__WORK TASK__
Before anything else, copy every record below exactly as it stands.

=== STORED DATA ===

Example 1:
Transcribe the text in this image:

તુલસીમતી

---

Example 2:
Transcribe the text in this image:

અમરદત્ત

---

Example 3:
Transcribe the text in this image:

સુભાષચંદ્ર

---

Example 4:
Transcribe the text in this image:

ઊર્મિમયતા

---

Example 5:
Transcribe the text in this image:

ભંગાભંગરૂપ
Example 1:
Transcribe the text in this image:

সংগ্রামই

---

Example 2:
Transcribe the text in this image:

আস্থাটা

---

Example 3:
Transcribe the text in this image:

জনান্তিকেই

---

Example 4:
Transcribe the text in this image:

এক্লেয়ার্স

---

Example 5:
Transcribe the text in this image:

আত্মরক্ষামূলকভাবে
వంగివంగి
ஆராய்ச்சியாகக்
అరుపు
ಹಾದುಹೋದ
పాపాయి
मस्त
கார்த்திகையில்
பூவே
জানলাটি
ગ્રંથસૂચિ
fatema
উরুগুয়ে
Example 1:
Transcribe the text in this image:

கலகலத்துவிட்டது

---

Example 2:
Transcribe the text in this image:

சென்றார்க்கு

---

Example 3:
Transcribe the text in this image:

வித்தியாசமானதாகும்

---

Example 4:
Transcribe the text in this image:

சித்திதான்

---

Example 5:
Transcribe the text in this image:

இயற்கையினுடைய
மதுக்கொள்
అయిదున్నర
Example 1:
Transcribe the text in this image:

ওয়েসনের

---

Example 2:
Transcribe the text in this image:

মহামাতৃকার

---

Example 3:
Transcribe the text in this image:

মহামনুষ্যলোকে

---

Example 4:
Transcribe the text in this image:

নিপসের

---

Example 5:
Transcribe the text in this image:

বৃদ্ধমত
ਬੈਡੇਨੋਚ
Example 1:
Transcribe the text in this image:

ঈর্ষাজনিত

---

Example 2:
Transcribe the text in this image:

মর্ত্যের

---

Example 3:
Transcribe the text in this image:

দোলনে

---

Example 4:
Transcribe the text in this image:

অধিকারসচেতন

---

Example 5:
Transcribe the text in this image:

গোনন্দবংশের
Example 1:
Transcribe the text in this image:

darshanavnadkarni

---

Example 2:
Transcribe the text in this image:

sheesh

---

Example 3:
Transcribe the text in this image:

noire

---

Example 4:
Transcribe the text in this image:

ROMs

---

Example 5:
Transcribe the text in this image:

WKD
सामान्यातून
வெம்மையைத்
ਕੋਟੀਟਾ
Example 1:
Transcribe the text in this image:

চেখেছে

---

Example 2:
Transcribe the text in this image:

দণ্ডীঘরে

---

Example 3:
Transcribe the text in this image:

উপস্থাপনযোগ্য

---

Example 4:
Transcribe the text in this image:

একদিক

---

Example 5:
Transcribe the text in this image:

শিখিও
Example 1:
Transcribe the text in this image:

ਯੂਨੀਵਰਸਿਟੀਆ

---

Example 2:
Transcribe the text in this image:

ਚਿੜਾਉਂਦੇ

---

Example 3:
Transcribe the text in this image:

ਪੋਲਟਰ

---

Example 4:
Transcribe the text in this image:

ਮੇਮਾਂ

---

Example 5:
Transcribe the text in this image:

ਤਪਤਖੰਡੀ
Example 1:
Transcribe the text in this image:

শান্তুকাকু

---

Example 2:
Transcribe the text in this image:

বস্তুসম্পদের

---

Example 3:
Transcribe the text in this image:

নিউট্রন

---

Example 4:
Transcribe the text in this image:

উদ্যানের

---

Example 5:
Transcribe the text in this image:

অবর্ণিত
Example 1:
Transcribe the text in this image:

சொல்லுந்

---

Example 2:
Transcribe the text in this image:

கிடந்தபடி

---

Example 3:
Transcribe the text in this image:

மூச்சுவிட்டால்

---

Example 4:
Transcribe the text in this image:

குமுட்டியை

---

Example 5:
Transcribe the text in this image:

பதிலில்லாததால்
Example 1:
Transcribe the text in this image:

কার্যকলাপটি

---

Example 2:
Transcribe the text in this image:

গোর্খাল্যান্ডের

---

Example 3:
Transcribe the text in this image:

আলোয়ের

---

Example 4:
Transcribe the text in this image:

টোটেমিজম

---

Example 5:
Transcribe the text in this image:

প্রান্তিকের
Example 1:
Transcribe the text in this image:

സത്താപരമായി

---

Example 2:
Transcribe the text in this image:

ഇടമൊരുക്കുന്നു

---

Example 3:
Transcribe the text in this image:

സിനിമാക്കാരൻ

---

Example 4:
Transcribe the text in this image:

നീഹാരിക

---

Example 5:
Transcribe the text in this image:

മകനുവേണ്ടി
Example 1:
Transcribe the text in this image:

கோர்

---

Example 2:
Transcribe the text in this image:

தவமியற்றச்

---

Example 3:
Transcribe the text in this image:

===

__RESPONSE AREA__
Example 1:
Transcribe the text in this image:

તુલસીમતી

---

Example 2:
Transcribe the text in this image:

અમરદત્ત

---

Example 3:
Transcribe the text in this image:

સુભાષચંદ્ર

---

Example 4:
Transcribe the text in this image:

ઊર્મિમયતા

---

Example 5:
Transcribe the text in this image:

ભંગાભંગરૂપ
Example 1:
Transcribe the text in this image:

সংগ্রামই

---

Example 2:
Transcribe the text in this image:

আস্থাটা

---

Example 3:
Transcribe the text in this image:

জনান্তিকেই

---

Example 4:
Transcribe the text in this image:

এক্লেয়ার্স

---

Example 5:
Transcribe the text in this image:

আত্মরক্ষামূলকভাবে
వంగివంగి
ஆராய்ச்சியாகக்
అరుపు
ಹಾದುಹೋದ
పాపాయి
मस्त
கார்த்திகையில்
பூவே
জানলাটি
ગ્રંથસૂચિ
fatema
উরুগুয়ে
Example 1:
Transcribe the text in this image:

கலகலத்துவிட்டது

---

Example 2:
Transcribe the text in this image:

சென்றார்க்கு

---

Example 3:
Transcribe the text in this image:

வித்தியாசமானதாகும்

---

Example 4:
Transcribe the text in this image:

சித்திதான்

---

Example 5:
Transcribe the text in this image:

இயற்கையினுடைய
மதுக்கொள்
అయిదున్నర
Example 1:
Transcribe the text in this image:

ওয়েসনের

---

Example 2:
Transcribe the text in this image:

মহামাতৃকার

---

Example 3:
Transcribe the text in this image:

মহামনুষ্যলোকে

---

Example 4:
Transcribe the text in this image:

নিপসের

---

Example 5:
Transcribe the text in this image:

বৃদ্ধমত
ਬੈਡੇਨੋਚ
Example 1:
Transcribe the text in this image:

ঈর্ষাজনিত

---

Example 2:
Transcribe the text in this image:

মর্ত্যের

---

Example 3:
Transcribe the text in this image:

দোলনে

---

Example 4:
Transcribe the text in this image:

অধিকারসচেতন

---

Example 5:
Transcribe the text in this image:

গোনন্দবংশের
Example 1:
Transcribe the text in this image:

darshanavnadkarni

---

Example 2:
Transcribe the text in this image:

sheesh

---

Example 3:
Transcribe the text in this image:

noire

---

Example 4:
Transcribe the text in this image:

ROMs

---

Example 5:
Transcribe the text in this image:

WKD
सामान्यातून
வெம்மையைத்
ਕੋਟੀਟਾ
Example 1:
Transcribe the text in this image:

চেখেছে

---

Example 2:
Transcribe the text in this image:

দণ্ডীঘরে

---

Example 3:
Transcribe the text in this image:

উপস্থাপনযোগ্য

---

Example 4:
Transcribe the text in this image:

একদিক

---

Example 5:
Transcribe the text in this image:

শিখিও
Example 1:
Transcribe the text in this image:

ਯੂਨੀਵਰਸਿਟੀਆ

---

Example 2:
Transcribe the text in this image:

ਚਿੜਾਉਂਦੇ

---

Example 3:
Transcribe the text in this image:

ਪੋਲਟਰ

---

Example 4:
Transcribe the text in this image:

ਮੇਮਾਂ

---

Example 5:
Transcribe the text in this image:

ਤਪਤਖੰਡੀ
Example 1:
Transcribe the text in this image:

শান্তুকাকু

---

Example 2:
Transcribe the text in this image:

বস্তুসম্পদের

---

Example 3:
Transcribe the text in this image:

নিউট্রন

---

Example 4:
Transcribe the text in this image:

উদ্যানের

---

Example 5:
Transcribe the text in this image:

অবর্ণিত
Example 1:
Transcribe the text in this image:

சொல்லுந்

---

Example 2:
Transcribe the text in this image:

கிடந்தபடி

---

Example 3:
Transcribe the text in this image:

மூச்சுவிட்டால்

---

Example 4:
Transcribe the text in this image:

குமுட்டியை

---

Example 5:
Transcribe the text in this image:

பதிலில்லாததால்
Example 1:
Transcribe the text in this image:

কার্যকলাপটি

---

Example 2:
Transcribe the text in this image:

গোর্খাল্যান্ডের

---

Example 3:
Transcribe the text in this image:

আলোয়ের

---

Example 4:
Transcribe the text in this image:

টোটেমিজম

---

Example 5:
Transcribe the text in this image:

প্রান্তিকের
Example 1:
Transcribe the text in this image:

സത്താപരമായി

---

Example 2:
Transcribe the text in this image:

ഇടമൊരുക്കുന്നു

---

Example 3:
Transcribe the text in this image:

സിനിമാക്കാരൻ

---

Example 4:
Transcribe the text in this image:

നീഹാരിക

---

Example 5:
Transcribe the text in this image:

മകനുവേണ്ടി
Example 1:
Transcribe the text in this image:

கோர்

---

Example 2:
Transcribe the text in this image:

தவமியற்றச்

---

Example 3:
Transcribe the text in this image:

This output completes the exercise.